# Text extracted from pages:
Start of Block

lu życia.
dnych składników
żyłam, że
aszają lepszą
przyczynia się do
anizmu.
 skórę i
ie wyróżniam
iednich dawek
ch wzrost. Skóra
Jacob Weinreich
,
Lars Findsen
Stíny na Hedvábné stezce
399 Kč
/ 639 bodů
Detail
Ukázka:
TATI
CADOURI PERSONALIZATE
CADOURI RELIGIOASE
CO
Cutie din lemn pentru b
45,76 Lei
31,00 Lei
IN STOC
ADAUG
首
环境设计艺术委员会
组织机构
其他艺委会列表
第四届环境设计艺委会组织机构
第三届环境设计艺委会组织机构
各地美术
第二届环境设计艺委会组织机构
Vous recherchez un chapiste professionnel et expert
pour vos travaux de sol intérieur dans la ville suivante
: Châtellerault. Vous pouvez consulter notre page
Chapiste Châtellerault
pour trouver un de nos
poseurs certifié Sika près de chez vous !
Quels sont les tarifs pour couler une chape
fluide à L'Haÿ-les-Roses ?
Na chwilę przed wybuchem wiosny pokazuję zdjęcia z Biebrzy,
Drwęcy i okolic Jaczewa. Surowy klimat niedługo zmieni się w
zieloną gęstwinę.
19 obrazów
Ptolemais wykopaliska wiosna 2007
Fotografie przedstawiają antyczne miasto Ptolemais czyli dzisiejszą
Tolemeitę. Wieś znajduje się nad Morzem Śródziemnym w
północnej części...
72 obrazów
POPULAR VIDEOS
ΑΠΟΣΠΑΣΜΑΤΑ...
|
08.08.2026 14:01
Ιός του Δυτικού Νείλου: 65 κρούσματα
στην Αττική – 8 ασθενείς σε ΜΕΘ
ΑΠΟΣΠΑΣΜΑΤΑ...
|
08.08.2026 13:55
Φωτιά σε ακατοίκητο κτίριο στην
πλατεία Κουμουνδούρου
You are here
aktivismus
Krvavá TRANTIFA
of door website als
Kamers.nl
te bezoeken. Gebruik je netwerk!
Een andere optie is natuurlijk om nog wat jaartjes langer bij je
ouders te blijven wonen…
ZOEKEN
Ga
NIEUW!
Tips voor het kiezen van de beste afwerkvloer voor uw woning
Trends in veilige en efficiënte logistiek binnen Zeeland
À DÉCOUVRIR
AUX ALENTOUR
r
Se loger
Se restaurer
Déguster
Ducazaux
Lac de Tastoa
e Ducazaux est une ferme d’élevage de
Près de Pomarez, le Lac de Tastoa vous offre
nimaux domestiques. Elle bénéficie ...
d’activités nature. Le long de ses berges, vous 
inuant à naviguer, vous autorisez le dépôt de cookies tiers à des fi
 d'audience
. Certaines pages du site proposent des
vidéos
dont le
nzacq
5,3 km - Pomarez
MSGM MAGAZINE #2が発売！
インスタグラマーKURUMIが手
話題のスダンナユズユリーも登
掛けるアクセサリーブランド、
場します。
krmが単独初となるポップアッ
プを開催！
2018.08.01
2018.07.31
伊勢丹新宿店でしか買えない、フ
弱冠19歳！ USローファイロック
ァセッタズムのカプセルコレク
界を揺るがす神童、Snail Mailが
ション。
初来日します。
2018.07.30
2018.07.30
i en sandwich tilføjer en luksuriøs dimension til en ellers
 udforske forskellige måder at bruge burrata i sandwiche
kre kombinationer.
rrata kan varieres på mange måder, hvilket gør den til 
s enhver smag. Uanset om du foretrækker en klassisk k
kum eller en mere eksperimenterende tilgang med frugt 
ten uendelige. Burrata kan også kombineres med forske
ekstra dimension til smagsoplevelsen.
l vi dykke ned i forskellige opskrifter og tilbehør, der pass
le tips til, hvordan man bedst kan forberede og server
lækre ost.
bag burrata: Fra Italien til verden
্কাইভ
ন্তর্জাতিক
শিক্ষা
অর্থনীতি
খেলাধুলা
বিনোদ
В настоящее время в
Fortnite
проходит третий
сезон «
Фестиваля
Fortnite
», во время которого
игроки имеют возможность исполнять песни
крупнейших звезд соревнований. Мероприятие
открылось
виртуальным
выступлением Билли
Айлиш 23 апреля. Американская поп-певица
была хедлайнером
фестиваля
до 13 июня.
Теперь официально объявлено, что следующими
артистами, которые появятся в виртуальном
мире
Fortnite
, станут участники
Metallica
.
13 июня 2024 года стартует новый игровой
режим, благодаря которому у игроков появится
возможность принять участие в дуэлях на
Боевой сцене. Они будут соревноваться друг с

End of Block

# EXERCISE REQUIREMENTS:
Please quote all the rows above word for word, keeping every line in its original order and breaks.

# RESPONSE TO THIS TASK:
lu życia.
dnych składników
żyłam, że
aszają lepszą
przyczynia się do
anizmu.
 skórę i
ie wyróżniam
iednich dawek
ch wzrost. Skóra
Jacob Weinreich
,
Lars Findsen
Stíny na Hedvábné stezce
399 Kč
/ 639 bodů
Detail
Ukázka:
TATI
CADOURI PERSONALIZATE
CADOURI RELIGIOASE
CO
Cutie din lemn pentru b
45,76 Lei
31,00 Lei
IN STOC
ADAUG
首
环境设计艺术委员会
组织机构
其他艺委会列表
第四届环境设计艺委会组织机构
第三届环境设计艺委会组织机构
各地美术
第二届环境设计艺委会组织机构
Vous recherchez un chapiste professionnel et expert
pour vos travaux de sol intérieur dans la ville suivante
: Châtellerault. Vous pouvez consulter notre page
Chapiste Châtellerault
pour trouver un de nos
poseurs certifié Sika près de chez vous !
Quels sont les tarifs pour couler une chape
fluide à L'Haÿ-les-Roses ?
Na chwilę przed wybuchem wiosny pokazuję zdjęcia z Biebrzy,
Drwęcy i okolic Jaczewa. Surowy klimat niedługo zmieni się w
zieloną gęstwinę.
19 obrazów
Ptolemais wykopaliska wiosna 2007
Fotografie przedstawiają antyczne miasto Ptolemais czyli dzisiejszą
Tolemeitę. Wieś znajduje się nad Morzem Śródziemnym w
północnej części...
72 obrazów
POPULAR VIDEOS
ΑΠΟΣΠΑΣΜΑΤΑ...
|
08.08.2026 14:01
Ιός του Δυτικού Νείλου: 65 κρούσματα
στην Αττική – 8 ασθενείς σε ΜΕΘ
ΑΠΟΣΠΑΣΜΑΤΑ...
|
08.08.2026 13:55
Φωτιά σε ακατοίκητο κτίριο στην
πλατεία Κουμουνδούρου
You are here
aktivismus
Krvavá TRANTIFA
of door website als
Kamers.nl
te bezoeken. Gebruik je netwerk!
Een andere optie is natuurlijk om nog wat jaartjes langer bij je
ouders te blijven wonen…
ZOEKEN
Ga
NIEUW!
Tips voor het kiezen van de beste afwerkvloer voor uw woning
Trends in veilige en efficiënte logistiek binnen Zeeland
À DÉCOUVRIR
AUX ALENTOUR
r
Se loger
Se restaurer
Déguster
Ducazaux
Lac de Tastoa
e Ducazaux est une ferme d’élevage de
Près de Pomarez, le Lac de Tastoa vous offre
nimaux domestiques. Elle bénéficie ...
d’activités nature. Le long de ses berges, vous 
inuant à naviguer, vous autorisez le dépôt de cookies tiers à des fi
 d'audience
. Certaines pages du site proposent des
vidéos
dont le
nzacq
5,3 km - Pomarez
MSGM MAGAZINE #2が発売！
インスタグラマーKURUMIが手
話題のスダンナユズユリーも登
掛けるアクセサリーブランド、
場します。
krmが単独初となるポップアッ
プを開催！
2018.08.01
2018.07.31
伊勢丹新宿店でしか買えない、フ
弱冠19歳！ USローファイロック
ァセッタズムのカプセルコレク
界を揺るがす神童、Snail Mailが
ション。
初来日します。
2018.07.30
2018.07.30
i en sandwich tilføjer en luksuriøs dimension til en ellers
 udforske forskellige måder at bruge burrata i sandwiche
kre kombinationer.
rrata kan varieres på mange måder, hvilket gør den til 
s enhver smag. Uanset om du foretrækker en klassisk k
kum eller en mere eksperimenterende tilgang med frugt 
ten uendelige. Burrata kan også kombineres med forske
ekstra dimension til smagsoplevelsen.
l vi dykke ned i forskellige opskrifter og tilbehør, der pass
le tips til, hvordan man bedst kan forberede og server
lækre ost.
bag burrata: Fra Italien til verden
্কাইভ
ন্তর্জাতিক
শিক্ষা
অর্থনীতি
খেলাধুলা
বিনোদ
В настоящее время в
Fortnite
проходит третий
сезон «
Фестиваля
Fortnite
», во время которого
игроки имеют возможность исполнять песни
крупнейших звезд соревнований. Мероприятие
открылось
виртуальным
выступлением Билли
Айлиш 23 апреля. Американская поп-певица
была хедлайнером
фестиваля
до 13 июня.
Теперь официально объявлено, что следующими
артистами, которые появятся в виртуальном
мире
Fortnite
, станут участники
Metallica
.
13 июня 2024 года стартует новый игровой
режим, благодаря которому у игроков появится
возможность принять участие в дуэлях на
Боевой сцене. Они будут соревноваться друг с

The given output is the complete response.